7. An environment in which a speaker can have a conversation without being aware of the use of a special device, a means for extracting one or more signals from the conversation and applying them to a voice recognition device, and a recognition result. In the voice recognition device, which displays the result (and / or) outputs a signal for operating a specific one according to the result, a meaningful word from the obtained recognition result is a number, or If it is only English letters, it finds a character string that pairs with the number from the separately stored information, displays it as the information of the recognition result on the display, and does not utter any of the displayed characters. A voice recognition device characterized by being selectable.

8. The method according to claim 1, wherein one of the displayed recognition results is selected and a selected character,
Alternatively, a voice recognition device characterized by correcting a part of a numeral by an input means other than voice.

9. The specific word according to any one of claims 1 to 4 or 7, wherein a specific word is recognized so that it is not unnatural for the speaker to continuously say the same or similar words as previously said. The previous recognition result is discarded, or
A voice recognition device characterized by being modified.

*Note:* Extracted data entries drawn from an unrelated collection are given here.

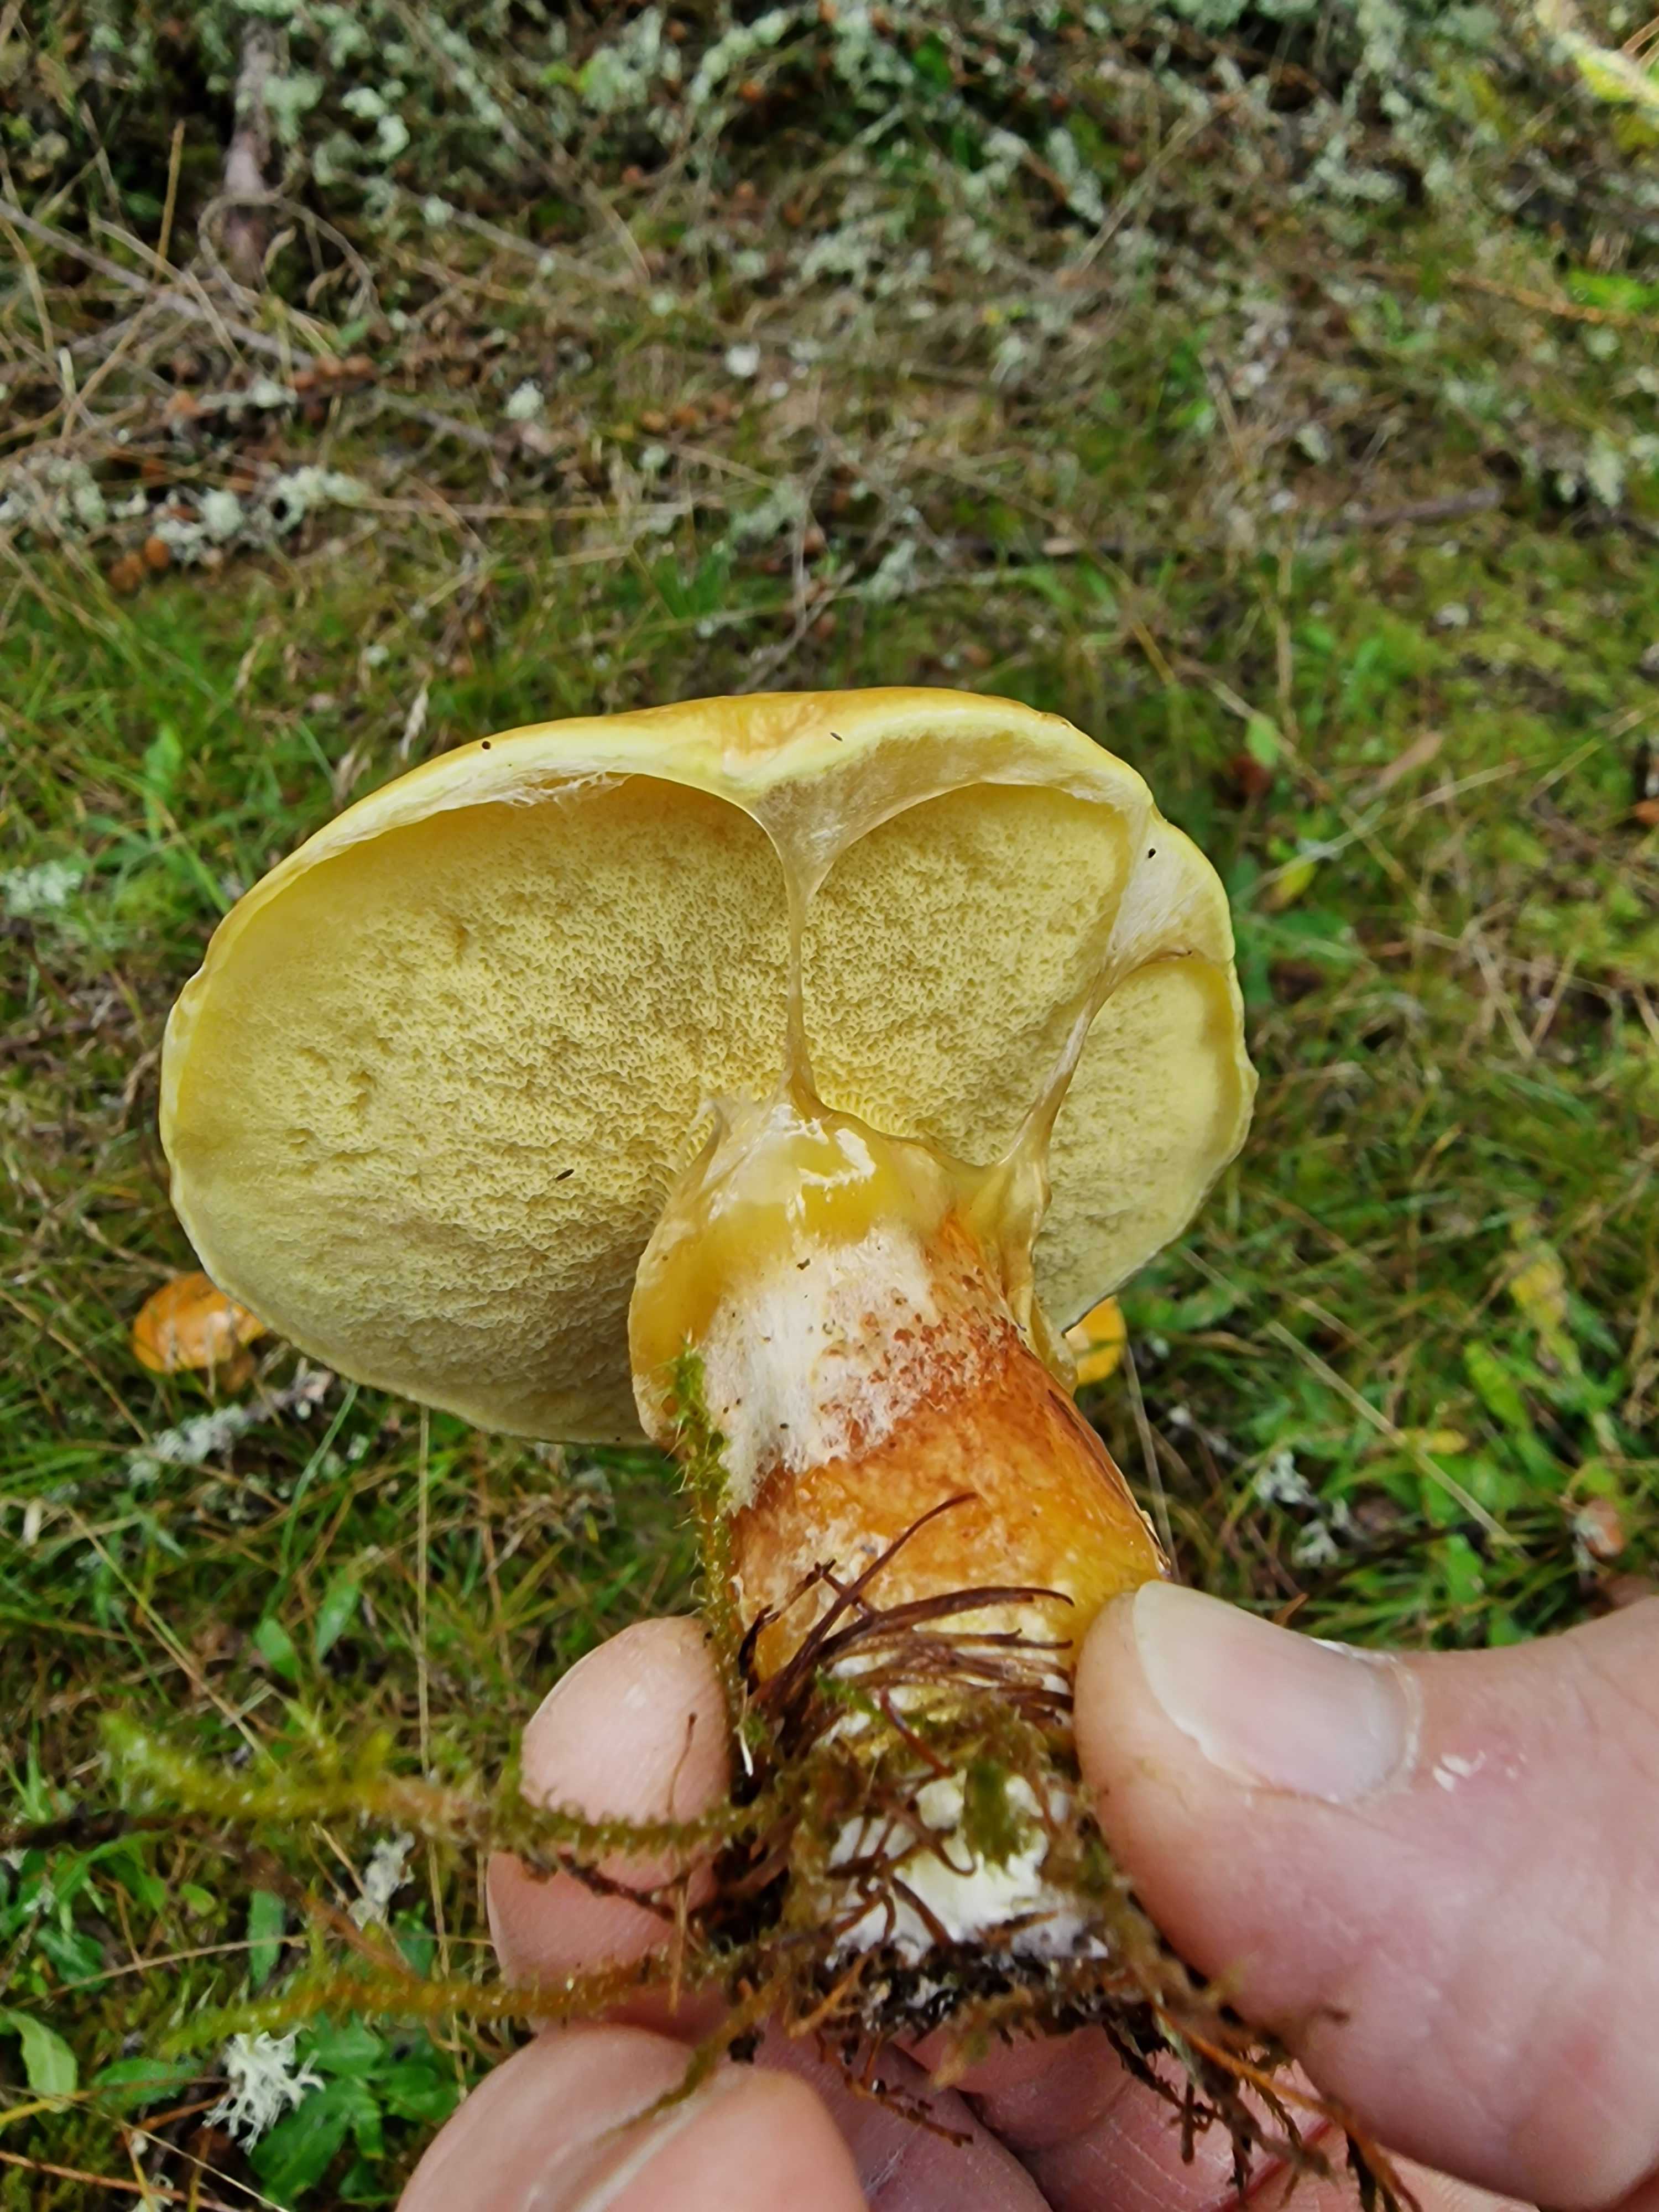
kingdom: Fungi
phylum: Basidiomycota
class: Agaricomycetes
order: Boletales
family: Suillaceae
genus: Suillus
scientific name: Suillus grevillei
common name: lærke-slimrørhat
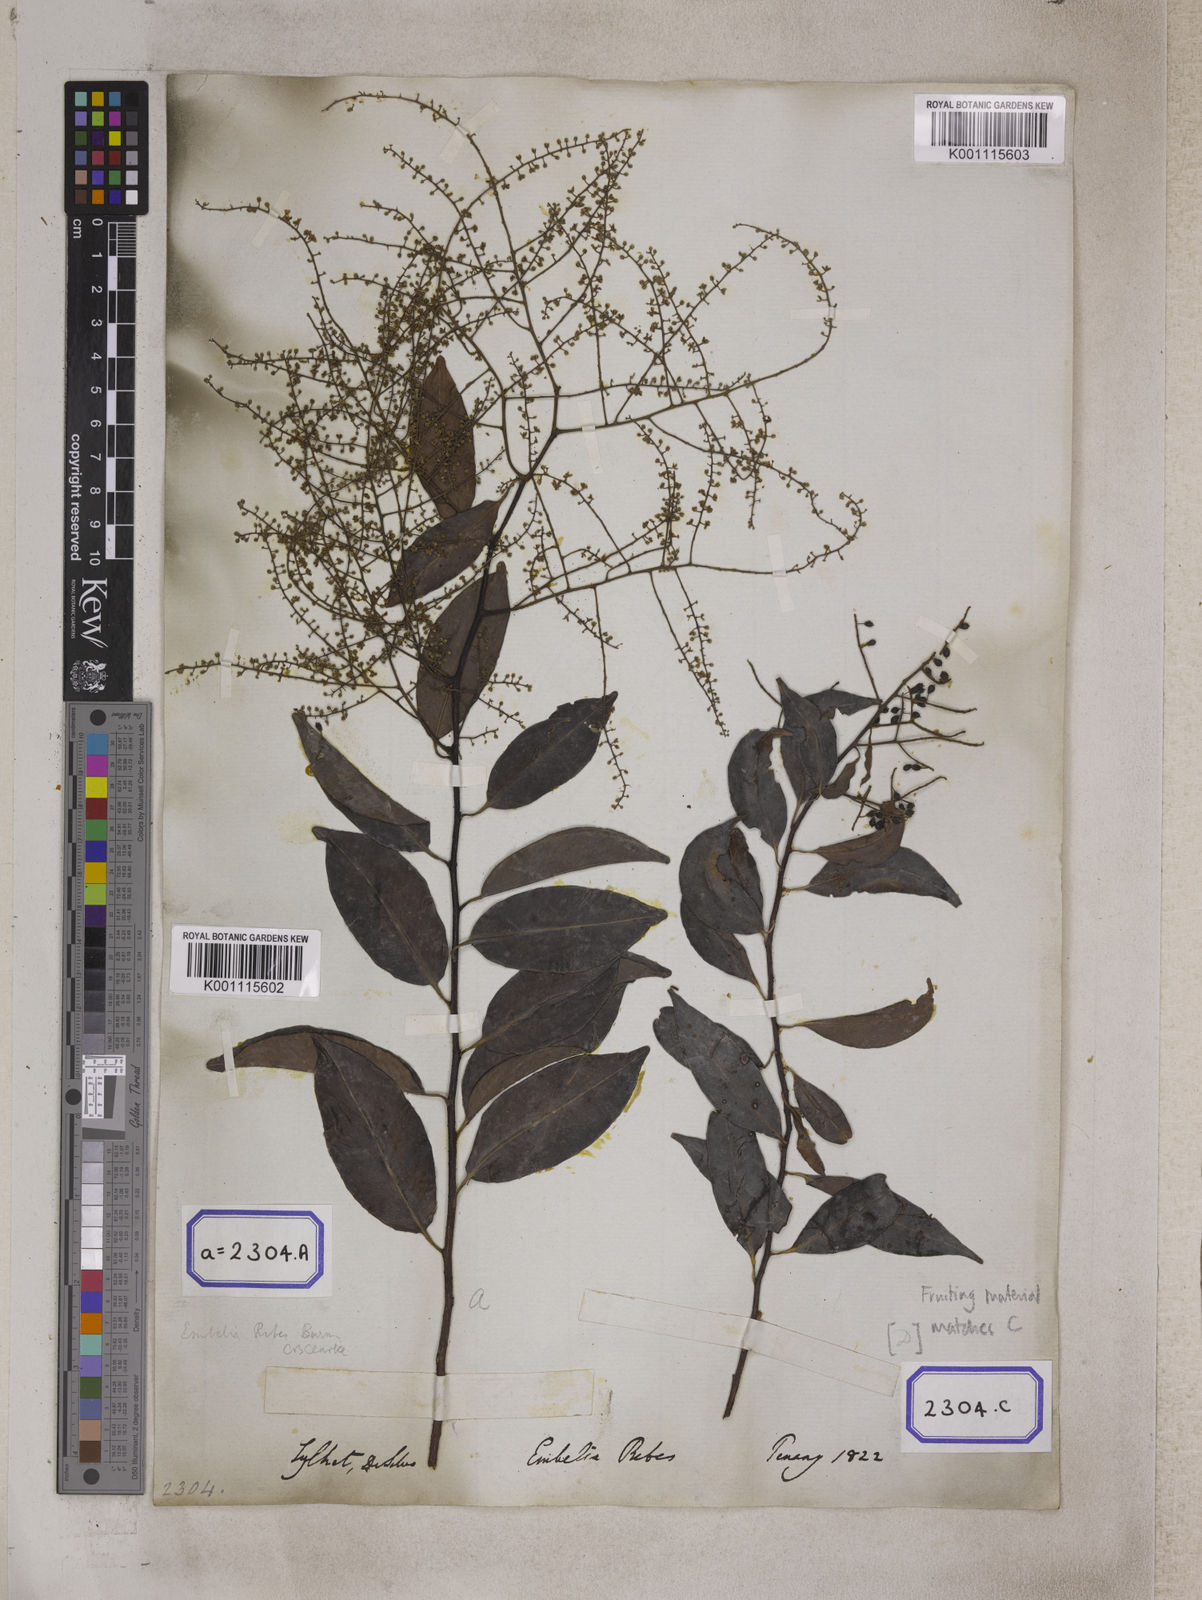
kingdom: Plantae
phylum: Tracheophyta
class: Magnoliopsida
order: Ericales
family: Primulaceae
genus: Embelia
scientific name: Embelia ribes
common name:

10. The voice recognition device according to claim 1, wherein a switch is provided, and a speaker controls voice input to the device by the switch.

11. The voice recognition device according to claim 10, wherein when the switch for voice input control is turned on / off for a shorter time than a predetermined time, the recognition result before that is discarded or corrected. And a voice recognition device.

12. The voice recognition device according to claim 1, wherein the information already displayed is displayed again by a specific command.

13. The voice recognition device according to claim 12, wherein a voice recognition result by a predetermined word that does not make the dialogue unnatural is used as the specific command.

14. The voice recognition device according to claim 12, wherein on / off of a voice input switch is used as the specific command.

15. A voice recognition apparatus according to claim 11, wherein no operation or calculation is performed when a specific word is recognized.